A restante parte financeira dos bombeiros advêm da prestação de serviços, por isso Miguel Silva mostra a sua satisfação pelo apoio que a Câmara de Almada dá às três corporações do concelho, desde 1988, na garantia dos piquetes de intervenção e equipamentos. “A cada corporação entrega, anualmente, 100 mil euros, o que nos permite comprar equipamentos. E, também com a ajuda de mecenato, conseguimos ter um bom parque automóvel ajustado às necessidades do concelho, para além de bons meios operacionais”, afirma.
Fragata D. Fernando II e Glória em chamas
O primeiro grande incêndio onde actuaram os Bombeiros Voluntários de Cacilhas ocorreu a 9 de Abril de 1891, na fábrica de cortiça de Hilário Rodrigues Piló, no Caramujo. Com socorro no combate a vários fogos em unidades fabris e urbanos, como na Sociedade Filarmónica Incrível Almadense, na madrugada de 17 de Agosto de 1910, onde era a única corporação, uma vez que a de Almada só foi fundada em 1913 e a da Trafaria em 1931, os Bombeiros de Cacilhas têm no registo a participação num diferente combate às chamas no dia 3 de Abril de 1963.
Nesse dia, a Fragata D. Fernando II e Glória foi envolta pelas chamas e, descreve, pela sua mão, o bombeiro Severino Coelho Durão, Chefe do Quadro de Honra: “regressava do meu trabalho em Lisboa; ao chegar ao Largo de Cacilhas, pelas 17h00, reparo que a Fragata Dom Fernando estava envolta em fumo e chamas; entrego a minha mala de ferramentas no quiosque de livros e revistas da D. Emília e corro de imediato para a estação dos barcos.
Dirigi-me ao chefe da Estação Fluvial de Cacilhas, senhor Sintra, e pedi para ligar para o quartel para dar o alarme de incêndio. Enquanto esperava a chegada do material, a Sociedade Marítima de Transportes disponibilizou logo o Ferry-Boat Setubalense, onde embarcou o pronto-socorro Alerta e a moto-bomba Dennis, navegando imediatamente para junto da Fragata.

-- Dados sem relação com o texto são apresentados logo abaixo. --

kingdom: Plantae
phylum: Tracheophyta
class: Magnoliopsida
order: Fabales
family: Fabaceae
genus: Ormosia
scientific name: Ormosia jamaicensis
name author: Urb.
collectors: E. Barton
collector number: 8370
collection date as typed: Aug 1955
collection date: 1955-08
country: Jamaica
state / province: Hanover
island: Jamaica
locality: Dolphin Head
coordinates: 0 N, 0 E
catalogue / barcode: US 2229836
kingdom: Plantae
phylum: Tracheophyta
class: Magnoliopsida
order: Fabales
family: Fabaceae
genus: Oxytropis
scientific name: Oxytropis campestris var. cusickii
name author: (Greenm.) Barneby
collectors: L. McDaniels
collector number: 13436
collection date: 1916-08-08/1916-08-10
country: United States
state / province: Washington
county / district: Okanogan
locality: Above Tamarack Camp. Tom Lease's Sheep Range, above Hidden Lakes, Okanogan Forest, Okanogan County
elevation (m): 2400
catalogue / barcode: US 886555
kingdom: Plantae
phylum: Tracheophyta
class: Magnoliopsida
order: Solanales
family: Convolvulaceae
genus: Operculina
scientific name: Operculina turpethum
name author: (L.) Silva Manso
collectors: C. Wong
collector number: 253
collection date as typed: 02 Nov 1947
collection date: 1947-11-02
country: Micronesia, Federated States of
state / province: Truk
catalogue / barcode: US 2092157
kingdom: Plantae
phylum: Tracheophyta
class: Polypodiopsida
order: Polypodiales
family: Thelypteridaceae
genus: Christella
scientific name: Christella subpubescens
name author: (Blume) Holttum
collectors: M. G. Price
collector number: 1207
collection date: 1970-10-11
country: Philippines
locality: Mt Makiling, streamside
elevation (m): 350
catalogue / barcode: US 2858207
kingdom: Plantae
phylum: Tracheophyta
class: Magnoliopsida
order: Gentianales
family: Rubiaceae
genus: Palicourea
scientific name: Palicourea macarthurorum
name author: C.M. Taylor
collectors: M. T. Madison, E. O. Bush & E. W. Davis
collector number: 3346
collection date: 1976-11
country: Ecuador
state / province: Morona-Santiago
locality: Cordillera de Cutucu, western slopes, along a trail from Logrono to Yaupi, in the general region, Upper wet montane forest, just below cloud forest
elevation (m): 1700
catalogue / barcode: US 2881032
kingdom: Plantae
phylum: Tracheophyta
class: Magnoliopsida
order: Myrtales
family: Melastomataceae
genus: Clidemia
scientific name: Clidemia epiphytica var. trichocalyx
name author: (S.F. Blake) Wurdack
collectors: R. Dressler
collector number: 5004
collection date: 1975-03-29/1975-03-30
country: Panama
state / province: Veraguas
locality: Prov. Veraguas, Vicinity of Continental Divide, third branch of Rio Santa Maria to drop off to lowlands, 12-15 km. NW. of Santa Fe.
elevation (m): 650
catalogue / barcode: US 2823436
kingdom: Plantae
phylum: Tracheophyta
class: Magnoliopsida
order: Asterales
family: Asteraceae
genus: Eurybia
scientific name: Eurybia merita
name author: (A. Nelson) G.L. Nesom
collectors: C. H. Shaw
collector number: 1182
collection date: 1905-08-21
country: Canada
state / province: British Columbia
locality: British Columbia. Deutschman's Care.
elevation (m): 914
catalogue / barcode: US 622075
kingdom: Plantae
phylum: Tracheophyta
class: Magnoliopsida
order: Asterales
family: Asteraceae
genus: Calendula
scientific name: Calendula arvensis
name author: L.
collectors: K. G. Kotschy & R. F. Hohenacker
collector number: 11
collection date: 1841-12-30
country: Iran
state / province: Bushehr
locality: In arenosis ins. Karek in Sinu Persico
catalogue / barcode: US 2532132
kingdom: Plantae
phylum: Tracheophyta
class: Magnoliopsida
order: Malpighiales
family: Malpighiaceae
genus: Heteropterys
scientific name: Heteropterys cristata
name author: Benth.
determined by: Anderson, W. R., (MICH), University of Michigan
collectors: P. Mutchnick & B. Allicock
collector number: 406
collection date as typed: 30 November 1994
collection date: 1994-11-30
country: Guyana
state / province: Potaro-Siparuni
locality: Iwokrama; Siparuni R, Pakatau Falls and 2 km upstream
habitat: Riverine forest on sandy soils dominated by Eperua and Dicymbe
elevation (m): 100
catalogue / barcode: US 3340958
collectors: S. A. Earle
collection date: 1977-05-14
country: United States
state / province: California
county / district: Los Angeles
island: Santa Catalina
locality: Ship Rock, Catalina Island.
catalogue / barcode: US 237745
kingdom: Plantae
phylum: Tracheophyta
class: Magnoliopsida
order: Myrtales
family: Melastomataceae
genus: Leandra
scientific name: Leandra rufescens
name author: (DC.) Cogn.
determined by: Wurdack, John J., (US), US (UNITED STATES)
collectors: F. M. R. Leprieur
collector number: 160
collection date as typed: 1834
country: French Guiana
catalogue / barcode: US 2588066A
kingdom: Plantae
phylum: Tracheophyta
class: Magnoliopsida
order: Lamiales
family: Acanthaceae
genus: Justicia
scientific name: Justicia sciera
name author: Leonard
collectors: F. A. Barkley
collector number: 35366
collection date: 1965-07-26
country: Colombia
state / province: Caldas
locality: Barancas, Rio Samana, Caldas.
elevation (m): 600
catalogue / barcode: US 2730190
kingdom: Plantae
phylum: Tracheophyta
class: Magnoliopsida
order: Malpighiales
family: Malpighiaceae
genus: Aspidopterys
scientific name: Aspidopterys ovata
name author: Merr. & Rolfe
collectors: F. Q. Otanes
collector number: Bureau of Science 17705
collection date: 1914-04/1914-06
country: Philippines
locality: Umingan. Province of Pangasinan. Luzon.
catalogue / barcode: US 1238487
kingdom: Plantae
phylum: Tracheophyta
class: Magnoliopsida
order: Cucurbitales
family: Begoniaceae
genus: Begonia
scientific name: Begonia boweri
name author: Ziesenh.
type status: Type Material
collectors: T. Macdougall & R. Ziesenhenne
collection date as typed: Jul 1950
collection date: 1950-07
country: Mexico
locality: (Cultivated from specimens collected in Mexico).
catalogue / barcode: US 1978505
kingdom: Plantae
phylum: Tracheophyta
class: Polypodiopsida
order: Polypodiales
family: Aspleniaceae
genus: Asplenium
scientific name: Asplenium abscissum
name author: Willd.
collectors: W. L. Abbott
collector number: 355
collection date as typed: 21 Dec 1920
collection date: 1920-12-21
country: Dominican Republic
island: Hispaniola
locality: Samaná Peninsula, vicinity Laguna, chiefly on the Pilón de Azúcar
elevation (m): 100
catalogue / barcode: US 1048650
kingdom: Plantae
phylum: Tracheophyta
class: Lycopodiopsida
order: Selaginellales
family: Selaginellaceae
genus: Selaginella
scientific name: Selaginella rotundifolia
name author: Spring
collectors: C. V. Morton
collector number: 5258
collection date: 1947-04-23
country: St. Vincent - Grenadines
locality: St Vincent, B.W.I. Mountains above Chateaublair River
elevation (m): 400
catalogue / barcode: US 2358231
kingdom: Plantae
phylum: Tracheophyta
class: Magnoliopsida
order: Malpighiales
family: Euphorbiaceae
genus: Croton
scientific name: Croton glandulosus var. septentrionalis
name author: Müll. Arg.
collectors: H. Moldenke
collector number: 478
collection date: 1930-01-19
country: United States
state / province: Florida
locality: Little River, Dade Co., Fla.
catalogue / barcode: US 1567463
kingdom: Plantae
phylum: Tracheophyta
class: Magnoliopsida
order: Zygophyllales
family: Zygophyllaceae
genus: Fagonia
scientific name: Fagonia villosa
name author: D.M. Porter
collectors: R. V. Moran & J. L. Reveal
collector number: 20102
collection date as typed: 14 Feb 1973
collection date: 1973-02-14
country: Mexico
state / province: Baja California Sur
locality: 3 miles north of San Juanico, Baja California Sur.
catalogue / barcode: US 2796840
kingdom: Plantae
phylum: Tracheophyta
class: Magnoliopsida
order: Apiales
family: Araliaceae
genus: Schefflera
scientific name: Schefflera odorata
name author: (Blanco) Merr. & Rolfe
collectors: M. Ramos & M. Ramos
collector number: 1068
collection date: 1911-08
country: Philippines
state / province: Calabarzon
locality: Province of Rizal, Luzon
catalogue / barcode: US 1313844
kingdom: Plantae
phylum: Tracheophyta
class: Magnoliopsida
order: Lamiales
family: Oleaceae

O intenso fumo dificultou a manobra de atracar, mas assim que nos aproximámos colocámos todo o material em carga, lançando os jactos de água pelas aberturas disponíveis.
Mais tarde chegou o Ferry-Boat Palmelense com viaturas e moto-bombas da nossa Associação e dos Bombeiros de Almada; alguns rebocadores da Marinha vieram também ajudar no combate às chamas, conseguindo flanquear o foco principal.
Corremos um enorme risco para salvar a Bandeira Nacional que se encontrava hasteada, tendo ficado algo chamuscada; foi depois dobrada e guardada em cima da bomba Dennis, de onde veio a desaparecer.
Estivemos sete horas seguidas a combater o fogo e começámos o rescaldo já perto da meia-noite; o navio estava muito danificado e havia o receio que se afundasse. Estive mais de cinco horas agarrado a uma agulheta de 70 m/m; já mal sentia os braços e só comemos quando chegámos ao quartel já de madrugada”.
Depois do incêndio, a D. Fernando – último navio de guerra inteiramente à vela da Marinha Portuguesa – foi recuperada pelo Arsenal do Alfeite e pelos estaleiros Rio-Marine de Aveiro, e está hoje visitável em Cacilhas.